FRESH AIR
Sharon Jones, head of the old-school funk and soul band Sharon Jones & The Dap-Kings, is working it. She and her band have a new album, their third, called 100 Days, 100 Nights. They’ve been touring to support the album, and Jones was recently part of the cast of Berlin, along with Lou Reed. She also shot a part for the upcoming Denzel Washington film The Great Debaters. Jones shares a hometown with the Godfather of Soul himself, James Brown. Though she moved to Brooklyn, N.Y., when she was little, she spent months of every year in Augusta, Ga., singing and dancing to his music. That and her early start singing in church have flavored the songs she sings now. She’s come all the way from working as a prison guard on Riker’s Island to being hailed as a “timeless soul singer” by The New York Times. Gabriel “Bosco Mann” Roth, co-founder of Daptone Records and bass player for The Dap-Kings, talks about the band’s increased involvement in songwriting and arranging on 100 Days, 100 Nights. He wrote many of the songs himself, including the title track. The Dap-Kings’ members have kept busy, as well. They backed Amy Winehouse on several tracks off her album Back to Black, including “Rehab” and “You Know I’m No Good,” and they served as her band during her first tour in the U.S. PLUS, Fresh Air critic KEN TUCKER sucks up to his daughter and her friends takes Britney Spears seriously.
RADIO TIMES
Hour 1
How do we decide who gets deported? Since 1996, Congress made it easier to deport non-citizens if they commit crimes. While it’s aimed at getting criminals and potential terrorists out of the country, it also results in the deportation of many families highly regarded in their communities. We’ll debate whether the current policy of who stays and who goes is working. We’ll hear from JAN TING, a former INS official and now Professor of Law at Temple University, and with JAYA RAMJI-NOGALES co-author of the recent report Roulette: Disparities in Asylum Adjudication, and an Assistant Professor of Law at Temple University. Listen to this show via Real Audio | mp3
Hour 2
Benjamin Franklin was known for many things, founding father, scientist, and inventor But Sudoku? Well, not quite that, but an earlier manifestation known as magic squares. Numbers add up no matter which direct the column goes. Well, turns out, Ben had major fascination with mathematics.
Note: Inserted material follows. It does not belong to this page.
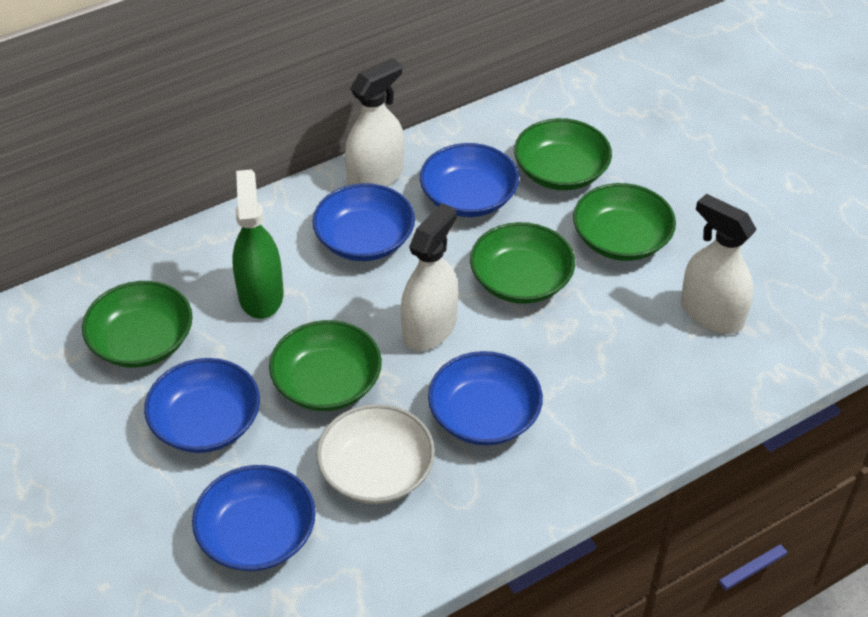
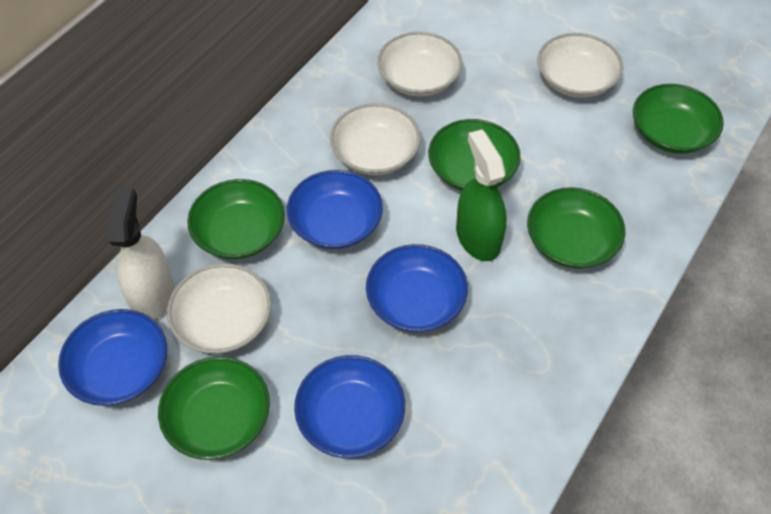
blue bowl: [144,358,260,453] [192,465,316,571] [312,183,415,261] [420,143,519,217] [428,351,543,446] = 5 -> [58,309,167,406] [287,170,383,249] [294,355,405,458] [366,244,468,332] = 4
white bowl: [316,404,435,504] = 1 -> [167,263,271,354] [330,103,421,175] [377,32,462,97] [537,33,623,98] = 4
white spray bottle: [345,58,404,187] [401,203,458,351] [681,194,757,334] = 3 -> [108,188,174,320] = 1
Our guest is PAUL PASLES, an associate professor of mathematics at Villanova University who has written a new book on this little known side of Franklin it’s titled Benjamin Franklin’s Numbers: An Unsung Mathematical Odyssey Listen to this show via Real Audio | mp3
The singer, rapper, and producer known as M.I.A. released one of the most celebrated albums of 2005. Critics and fans were wildly enthusiastic over her blend of revolutionary rhetoric, exotic musical infusions and explosive club tracks. Two years later, the follow-up has arrived. It’s called Kala, and it proves to be an even more adventurous effort. Kala is not another facile attempt at so-called world music fusion. True, M.I.A. does mix in everything from Bollywood bass lines to Baltimore club beats to Australian aboriginal didgeridoo. But these are far more than showy stamps in a sonic passport. At a time when globalization is both dissolving and reinforcing national identities, M.I.A.’s music speaks from a blurry borderland through a lingua franca of agitated, propulsive pop. The energy should be familiar to restless youth almost anywhere. Aptly enough, one of the recurring sounds that shout out from the album are the voices of children.
Most of Kala was recorded in different cities in India, Trinidad, Angola — more than half a dozen locations around the world. On her first album, M.I.A. imported the sounds of Sao Paolo favelas and Kingston shantytowns into her studios; with Kala, she went mobile, making it a point to record on location as much as possible. The noisy clash of voices and rhythms makes Kala sound like it’s from everywhere and nowhere at once. Cutting through these contrasting styles is the thin blade of M.I.A.’s own voice — all insistent yelps, slurring syllables and British brogue. She favors repeated couplets that turn her lyrics into a rhythm of their own, as much a part of the sonic fabric as the howling synthesizers and gunshot drum rolls.
M.I.A. rhymes with the swaggering bravado of a street rapper, only she favors bandoliers over bling. Parse the songwriting though, and the sensibility awkwardly falls somewhere between party girl and guerrilla fighter. The message lacks cogency, but her hooks do pack potency, even when they sound nursery rhyme-inspired. Even if her politics may not prove as irresistible as her rhythms, the scope of her musical ideas and the focus of her execution have both improved over the last two years. Her debut rolled in on a wave of hype, but with Kala, M.I.A. shows that she’s a formidable tidal force all her own.
MIA performs Saturday at the Electric Factory. The show is sold out.